I overrode the commit history and forced push to merge master, sorry for the confusion when review
I verified that transpose works on Spark Connect Scala Client as
scala> spark.range(2)
res0: org.apache.spark.sql.Dataset[java.lang.Long] = [id: bigint]
scala> spark.range(2).show()
+---+
| id|
+---+
| 0|
| 1|
+---+
scala> spark.range(2).transpose().show()
+---+---+---+
|key| 0| 1|
+---+---+---+
+---+---+---+
scala> spark.range(2).transpose().explain(true)
== Parsed Logical Plan ==
'UnresolvedTranspose id#38: bigint
+- Range (0, 2, step=1, splits=Some(10))
== Analyzed Logical Plan ==
key: string, 0: string, 1: string
Transpose [key#40, 0#41, 1#42], false
== Optimized Logical Plan ==
LocalRelation <empty>, [key#40, 0#41, 1#42]
== Physical Plan ==
LocalTableScan <empty>, [key#40, 0#41, 1#42]
scala> sc
cmd3.sc:1: not found: value sc
val res3 = sc
^
Compilation Failed
However, it failed test suite org.apache.spark.sql.connect.ProtoToParsedPlanTestSuite by
[info] - transpose_no_index_colomn *** FAILED *** (6 milliseconds)

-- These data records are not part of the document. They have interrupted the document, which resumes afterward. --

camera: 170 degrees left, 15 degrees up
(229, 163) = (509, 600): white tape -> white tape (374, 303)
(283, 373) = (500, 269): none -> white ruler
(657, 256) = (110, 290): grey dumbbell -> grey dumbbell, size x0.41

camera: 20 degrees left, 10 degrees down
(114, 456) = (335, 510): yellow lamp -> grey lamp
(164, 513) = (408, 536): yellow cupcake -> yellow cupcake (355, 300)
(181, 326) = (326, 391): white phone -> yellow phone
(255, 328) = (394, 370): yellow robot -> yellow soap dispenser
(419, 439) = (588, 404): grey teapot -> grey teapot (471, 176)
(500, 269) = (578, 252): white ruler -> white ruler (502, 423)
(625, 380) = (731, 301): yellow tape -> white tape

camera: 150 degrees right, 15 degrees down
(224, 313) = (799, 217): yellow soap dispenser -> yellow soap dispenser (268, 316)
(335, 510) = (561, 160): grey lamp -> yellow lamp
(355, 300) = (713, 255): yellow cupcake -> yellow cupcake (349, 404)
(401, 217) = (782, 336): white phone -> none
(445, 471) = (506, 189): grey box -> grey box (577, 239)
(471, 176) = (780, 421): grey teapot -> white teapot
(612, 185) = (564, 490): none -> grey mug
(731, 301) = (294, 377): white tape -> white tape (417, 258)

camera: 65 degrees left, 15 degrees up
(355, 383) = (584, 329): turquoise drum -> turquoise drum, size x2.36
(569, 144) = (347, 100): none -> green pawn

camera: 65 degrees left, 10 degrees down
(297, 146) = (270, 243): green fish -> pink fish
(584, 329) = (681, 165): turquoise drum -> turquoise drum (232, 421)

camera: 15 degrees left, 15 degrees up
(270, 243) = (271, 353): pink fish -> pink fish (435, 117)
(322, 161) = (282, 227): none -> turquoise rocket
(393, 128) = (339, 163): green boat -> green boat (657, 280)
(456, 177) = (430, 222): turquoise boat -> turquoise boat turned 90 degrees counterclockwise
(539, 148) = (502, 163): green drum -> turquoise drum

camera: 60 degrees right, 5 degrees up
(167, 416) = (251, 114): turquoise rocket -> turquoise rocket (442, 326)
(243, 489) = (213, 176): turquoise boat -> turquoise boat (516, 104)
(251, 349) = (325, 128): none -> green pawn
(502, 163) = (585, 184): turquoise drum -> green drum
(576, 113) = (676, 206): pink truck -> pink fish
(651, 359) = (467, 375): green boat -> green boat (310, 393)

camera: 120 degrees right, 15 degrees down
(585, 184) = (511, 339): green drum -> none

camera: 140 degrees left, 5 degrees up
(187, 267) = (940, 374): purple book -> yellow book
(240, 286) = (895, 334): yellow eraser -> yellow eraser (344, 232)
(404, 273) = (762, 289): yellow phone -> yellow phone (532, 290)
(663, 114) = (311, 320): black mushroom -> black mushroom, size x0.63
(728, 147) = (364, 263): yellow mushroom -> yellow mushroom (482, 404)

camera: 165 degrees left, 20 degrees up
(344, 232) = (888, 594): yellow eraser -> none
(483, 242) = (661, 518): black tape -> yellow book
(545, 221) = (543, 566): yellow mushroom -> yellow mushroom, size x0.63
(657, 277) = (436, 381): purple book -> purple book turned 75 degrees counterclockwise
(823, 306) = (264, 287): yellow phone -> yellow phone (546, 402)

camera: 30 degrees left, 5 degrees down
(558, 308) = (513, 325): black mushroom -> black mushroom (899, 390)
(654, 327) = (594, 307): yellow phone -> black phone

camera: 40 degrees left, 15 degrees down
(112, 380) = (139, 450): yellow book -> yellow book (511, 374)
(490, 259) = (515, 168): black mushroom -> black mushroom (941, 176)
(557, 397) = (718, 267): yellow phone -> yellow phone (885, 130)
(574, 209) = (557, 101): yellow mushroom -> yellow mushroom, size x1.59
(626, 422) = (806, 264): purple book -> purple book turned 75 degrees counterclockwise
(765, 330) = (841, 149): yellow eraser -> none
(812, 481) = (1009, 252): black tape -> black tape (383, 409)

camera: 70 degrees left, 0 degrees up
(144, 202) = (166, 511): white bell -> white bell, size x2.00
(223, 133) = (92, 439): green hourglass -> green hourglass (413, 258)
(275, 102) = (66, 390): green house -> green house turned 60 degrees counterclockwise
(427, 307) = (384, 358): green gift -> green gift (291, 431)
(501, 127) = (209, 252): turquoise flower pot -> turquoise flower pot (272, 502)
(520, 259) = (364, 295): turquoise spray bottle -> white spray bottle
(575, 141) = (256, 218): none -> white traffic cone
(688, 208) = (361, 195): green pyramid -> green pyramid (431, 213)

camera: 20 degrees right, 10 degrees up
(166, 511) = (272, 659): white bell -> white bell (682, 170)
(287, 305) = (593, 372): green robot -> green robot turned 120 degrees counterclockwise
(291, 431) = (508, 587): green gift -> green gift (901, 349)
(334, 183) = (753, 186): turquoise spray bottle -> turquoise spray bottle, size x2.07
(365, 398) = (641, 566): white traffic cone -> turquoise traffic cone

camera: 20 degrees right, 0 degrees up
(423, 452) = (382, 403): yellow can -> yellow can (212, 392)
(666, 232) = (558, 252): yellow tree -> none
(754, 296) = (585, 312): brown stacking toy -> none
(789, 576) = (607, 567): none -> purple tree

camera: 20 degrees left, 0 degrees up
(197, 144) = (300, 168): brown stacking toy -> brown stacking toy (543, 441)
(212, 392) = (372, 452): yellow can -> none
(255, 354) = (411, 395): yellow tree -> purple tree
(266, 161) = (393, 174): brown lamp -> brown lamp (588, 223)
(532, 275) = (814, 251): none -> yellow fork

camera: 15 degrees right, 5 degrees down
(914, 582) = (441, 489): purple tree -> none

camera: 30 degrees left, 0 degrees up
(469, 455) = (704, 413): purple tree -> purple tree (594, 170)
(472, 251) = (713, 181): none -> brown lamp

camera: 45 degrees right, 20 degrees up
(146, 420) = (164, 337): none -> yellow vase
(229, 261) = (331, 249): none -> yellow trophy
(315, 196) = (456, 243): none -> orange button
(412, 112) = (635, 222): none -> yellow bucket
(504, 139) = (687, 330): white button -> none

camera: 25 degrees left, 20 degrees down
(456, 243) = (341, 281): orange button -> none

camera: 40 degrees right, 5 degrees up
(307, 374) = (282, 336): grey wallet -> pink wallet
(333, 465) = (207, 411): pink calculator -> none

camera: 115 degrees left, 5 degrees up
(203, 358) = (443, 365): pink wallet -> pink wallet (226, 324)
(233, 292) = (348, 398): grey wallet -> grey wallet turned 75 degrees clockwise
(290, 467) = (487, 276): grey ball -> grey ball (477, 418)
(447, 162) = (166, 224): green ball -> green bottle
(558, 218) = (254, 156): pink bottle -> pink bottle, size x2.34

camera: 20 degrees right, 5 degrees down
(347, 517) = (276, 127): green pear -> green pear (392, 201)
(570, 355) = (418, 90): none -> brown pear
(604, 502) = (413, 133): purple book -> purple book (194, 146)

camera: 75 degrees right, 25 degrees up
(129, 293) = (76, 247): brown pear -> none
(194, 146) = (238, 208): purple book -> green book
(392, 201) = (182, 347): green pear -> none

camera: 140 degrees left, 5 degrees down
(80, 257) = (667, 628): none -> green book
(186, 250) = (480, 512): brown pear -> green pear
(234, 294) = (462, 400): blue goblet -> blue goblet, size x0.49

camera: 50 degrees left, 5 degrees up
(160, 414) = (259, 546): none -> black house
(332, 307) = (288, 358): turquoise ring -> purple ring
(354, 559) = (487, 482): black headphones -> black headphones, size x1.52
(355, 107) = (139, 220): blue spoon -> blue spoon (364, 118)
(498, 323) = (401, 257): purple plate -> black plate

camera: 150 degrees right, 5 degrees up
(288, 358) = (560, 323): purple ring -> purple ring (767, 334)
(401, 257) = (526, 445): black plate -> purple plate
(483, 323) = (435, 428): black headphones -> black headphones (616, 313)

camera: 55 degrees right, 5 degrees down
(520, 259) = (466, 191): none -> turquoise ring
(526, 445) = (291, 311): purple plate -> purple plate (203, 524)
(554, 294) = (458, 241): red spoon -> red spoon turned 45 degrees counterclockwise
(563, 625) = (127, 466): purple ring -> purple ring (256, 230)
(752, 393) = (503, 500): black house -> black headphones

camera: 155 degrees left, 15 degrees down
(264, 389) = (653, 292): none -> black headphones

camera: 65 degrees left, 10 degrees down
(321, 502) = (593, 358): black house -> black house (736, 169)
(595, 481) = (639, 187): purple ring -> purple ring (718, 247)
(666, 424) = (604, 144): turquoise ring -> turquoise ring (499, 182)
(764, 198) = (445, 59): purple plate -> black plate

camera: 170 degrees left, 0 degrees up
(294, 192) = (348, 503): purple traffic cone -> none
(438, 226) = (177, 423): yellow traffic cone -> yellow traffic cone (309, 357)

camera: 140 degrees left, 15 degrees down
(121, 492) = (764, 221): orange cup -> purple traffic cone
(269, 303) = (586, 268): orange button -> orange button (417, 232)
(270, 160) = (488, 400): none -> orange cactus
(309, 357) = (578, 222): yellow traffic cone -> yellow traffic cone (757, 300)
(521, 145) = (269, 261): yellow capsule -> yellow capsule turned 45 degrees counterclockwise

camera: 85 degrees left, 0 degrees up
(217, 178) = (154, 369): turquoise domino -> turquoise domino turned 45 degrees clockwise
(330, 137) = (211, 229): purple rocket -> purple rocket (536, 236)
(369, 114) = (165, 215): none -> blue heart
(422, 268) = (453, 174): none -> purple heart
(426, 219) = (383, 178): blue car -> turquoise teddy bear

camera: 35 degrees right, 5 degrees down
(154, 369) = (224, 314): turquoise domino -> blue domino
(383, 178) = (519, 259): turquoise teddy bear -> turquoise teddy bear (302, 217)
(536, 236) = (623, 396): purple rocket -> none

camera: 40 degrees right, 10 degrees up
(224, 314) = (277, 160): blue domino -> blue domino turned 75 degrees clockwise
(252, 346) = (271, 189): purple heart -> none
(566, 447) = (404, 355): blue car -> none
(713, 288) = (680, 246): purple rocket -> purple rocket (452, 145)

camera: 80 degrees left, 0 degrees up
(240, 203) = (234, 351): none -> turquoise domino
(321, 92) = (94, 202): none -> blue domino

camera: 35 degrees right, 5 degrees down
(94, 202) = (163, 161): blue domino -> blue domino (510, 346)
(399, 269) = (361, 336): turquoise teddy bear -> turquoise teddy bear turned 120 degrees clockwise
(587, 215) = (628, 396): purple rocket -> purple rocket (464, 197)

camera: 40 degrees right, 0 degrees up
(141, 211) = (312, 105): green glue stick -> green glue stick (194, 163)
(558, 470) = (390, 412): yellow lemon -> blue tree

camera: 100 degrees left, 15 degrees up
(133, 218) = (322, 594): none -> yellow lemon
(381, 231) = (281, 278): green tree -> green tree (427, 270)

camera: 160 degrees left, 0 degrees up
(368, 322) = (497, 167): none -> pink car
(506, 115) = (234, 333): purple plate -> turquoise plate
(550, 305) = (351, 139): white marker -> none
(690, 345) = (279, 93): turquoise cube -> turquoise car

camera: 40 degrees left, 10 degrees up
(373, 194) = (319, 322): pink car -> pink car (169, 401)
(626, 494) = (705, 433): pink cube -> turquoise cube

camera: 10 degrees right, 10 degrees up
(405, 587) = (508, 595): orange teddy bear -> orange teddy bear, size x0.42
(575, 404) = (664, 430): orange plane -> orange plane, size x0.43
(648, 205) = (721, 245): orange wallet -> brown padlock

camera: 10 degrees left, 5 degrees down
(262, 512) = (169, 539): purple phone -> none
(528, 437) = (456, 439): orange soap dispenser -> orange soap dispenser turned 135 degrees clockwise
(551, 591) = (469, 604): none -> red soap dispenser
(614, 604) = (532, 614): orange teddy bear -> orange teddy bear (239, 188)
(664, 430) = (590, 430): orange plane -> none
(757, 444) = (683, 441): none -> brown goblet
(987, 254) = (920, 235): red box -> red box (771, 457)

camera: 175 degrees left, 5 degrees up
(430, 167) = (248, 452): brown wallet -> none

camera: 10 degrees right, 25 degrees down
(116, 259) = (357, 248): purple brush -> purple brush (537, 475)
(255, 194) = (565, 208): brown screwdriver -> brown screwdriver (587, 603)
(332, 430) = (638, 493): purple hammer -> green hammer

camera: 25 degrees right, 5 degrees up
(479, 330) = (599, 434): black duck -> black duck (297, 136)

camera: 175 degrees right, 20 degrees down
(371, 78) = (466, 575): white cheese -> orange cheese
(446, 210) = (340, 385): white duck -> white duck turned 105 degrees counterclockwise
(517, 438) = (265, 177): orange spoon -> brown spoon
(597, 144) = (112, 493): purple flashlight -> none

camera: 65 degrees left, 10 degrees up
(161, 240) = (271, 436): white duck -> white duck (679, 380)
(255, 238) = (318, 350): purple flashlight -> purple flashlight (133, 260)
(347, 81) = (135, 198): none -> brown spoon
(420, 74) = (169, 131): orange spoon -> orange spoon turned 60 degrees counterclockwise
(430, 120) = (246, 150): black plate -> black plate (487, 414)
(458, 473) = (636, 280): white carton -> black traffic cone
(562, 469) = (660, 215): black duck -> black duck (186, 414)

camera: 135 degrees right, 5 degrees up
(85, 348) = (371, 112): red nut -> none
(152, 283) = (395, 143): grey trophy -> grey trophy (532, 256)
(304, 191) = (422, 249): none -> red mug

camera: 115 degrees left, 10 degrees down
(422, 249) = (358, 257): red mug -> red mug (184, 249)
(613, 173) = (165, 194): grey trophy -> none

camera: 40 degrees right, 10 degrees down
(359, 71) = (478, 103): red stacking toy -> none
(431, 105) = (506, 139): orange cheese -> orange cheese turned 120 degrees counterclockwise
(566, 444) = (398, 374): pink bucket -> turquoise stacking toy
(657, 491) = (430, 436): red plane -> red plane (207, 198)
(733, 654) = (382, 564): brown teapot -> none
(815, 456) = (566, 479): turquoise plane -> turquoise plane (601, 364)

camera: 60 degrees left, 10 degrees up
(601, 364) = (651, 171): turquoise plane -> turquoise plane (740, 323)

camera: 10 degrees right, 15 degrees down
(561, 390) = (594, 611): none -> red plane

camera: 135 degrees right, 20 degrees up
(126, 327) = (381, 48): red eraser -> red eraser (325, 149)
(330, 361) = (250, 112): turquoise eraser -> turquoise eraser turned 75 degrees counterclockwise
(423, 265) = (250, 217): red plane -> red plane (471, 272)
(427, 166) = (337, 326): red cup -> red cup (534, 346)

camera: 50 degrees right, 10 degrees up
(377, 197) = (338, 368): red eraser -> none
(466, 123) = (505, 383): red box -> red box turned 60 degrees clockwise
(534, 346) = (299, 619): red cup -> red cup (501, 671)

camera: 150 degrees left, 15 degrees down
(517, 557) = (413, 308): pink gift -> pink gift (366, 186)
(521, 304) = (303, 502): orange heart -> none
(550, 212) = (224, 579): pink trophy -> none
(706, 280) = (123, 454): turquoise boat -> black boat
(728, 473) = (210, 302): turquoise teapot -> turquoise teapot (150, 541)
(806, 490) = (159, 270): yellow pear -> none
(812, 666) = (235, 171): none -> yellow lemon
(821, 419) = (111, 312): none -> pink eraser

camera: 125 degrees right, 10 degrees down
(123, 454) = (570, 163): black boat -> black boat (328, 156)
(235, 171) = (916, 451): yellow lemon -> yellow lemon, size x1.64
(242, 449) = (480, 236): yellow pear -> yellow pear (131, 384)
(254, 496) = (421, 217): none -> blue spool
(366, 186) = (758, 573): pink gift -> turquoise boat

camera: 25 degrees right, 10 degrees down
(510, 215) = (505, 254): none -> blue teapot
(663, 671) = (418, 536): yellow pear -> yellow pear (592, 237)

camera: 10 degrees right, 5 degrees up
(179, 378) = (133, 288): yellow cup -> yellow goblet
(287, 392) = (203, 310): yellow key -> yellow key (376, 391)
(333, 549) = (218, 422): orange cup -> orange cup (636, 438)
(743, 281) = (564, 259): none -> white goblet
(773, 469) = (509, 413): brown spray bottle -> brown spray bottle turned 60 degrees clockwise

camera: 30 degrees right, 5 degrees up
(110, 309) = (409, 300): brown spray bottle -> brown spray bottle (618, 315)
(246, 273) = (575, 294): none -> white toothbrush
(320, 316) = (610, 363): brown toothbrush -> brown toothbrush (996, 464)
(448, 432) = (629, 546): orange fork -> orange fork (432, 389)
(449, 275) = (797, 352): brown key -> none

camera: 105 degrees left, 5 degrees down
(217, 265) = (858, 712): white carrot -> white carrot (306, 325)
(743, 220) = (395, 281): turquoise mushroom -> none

[info] org.apache.spark.SparkException: [INTERNAL_ERROR] Found the unresolved operator: 'UnresolvedTranspose id#431: bigint SQLSTATE: XX000
My guess is that the way we launch a SparkSession in the test suite doesn't mimic exactly how we launch bin/spark-shell. Can we skip the test suite in the PR and fix the test in a follow-up?
cc @HyukjinKwon for the question above.
I noticed that a new Analyzer is created in the test suite ProtoToParsedPlanTestSuite, see here.
This is why it didn’t recognize the rule added in BaseSessionStateBuilder, see here.
I don’t see a simple fix at the moment. When I tried overriding extendedResolutionRules in the new Analyzer of the test suite, the SparkSession was null, leading to:
[info] java.lang.NullPointerException: Cannot invoke "org.apache.spark.sql.SparkSession.sessionState()" because "this.$outer.org$apache$spark$sql$catalyst$analysis$ResolveTranspose$$sparkSession" is null
I propose skipping the test suite in this PR and will file a follow-up for the fix.
WDYT @HyukjinKwon @cloud-fan @zhengruifeng @hvanhovell ?
Yeah, I think it's fine to skip it for now.
@xinrong-meng why is this rule not added to the Analyzer by default?
@hvanhovell this rule needs to collect results and access SparkSession, which is not available in the catalyst module.
Hi @hvanhovell thanks for attention!
As @cloud-fan said we need to "collect" in Analyzer, which requires a SparkSession, and BaseSessionStateBuilder enables that. There are three more existing rules sharing the same situation see here.
Irrelevant tests ClientStreamingQuerySuite and FlatMapGroupsWithStateStreamingSuite failed, retrigger tests.
Rebased for irrelevant failed tests.
Irrelevant MySQLOverMariaConnectorIntegrationSuite failed, retriggering test.
thanks, merging to master!
Thank you so much @cloud-fan for review and guidance! Thank you all!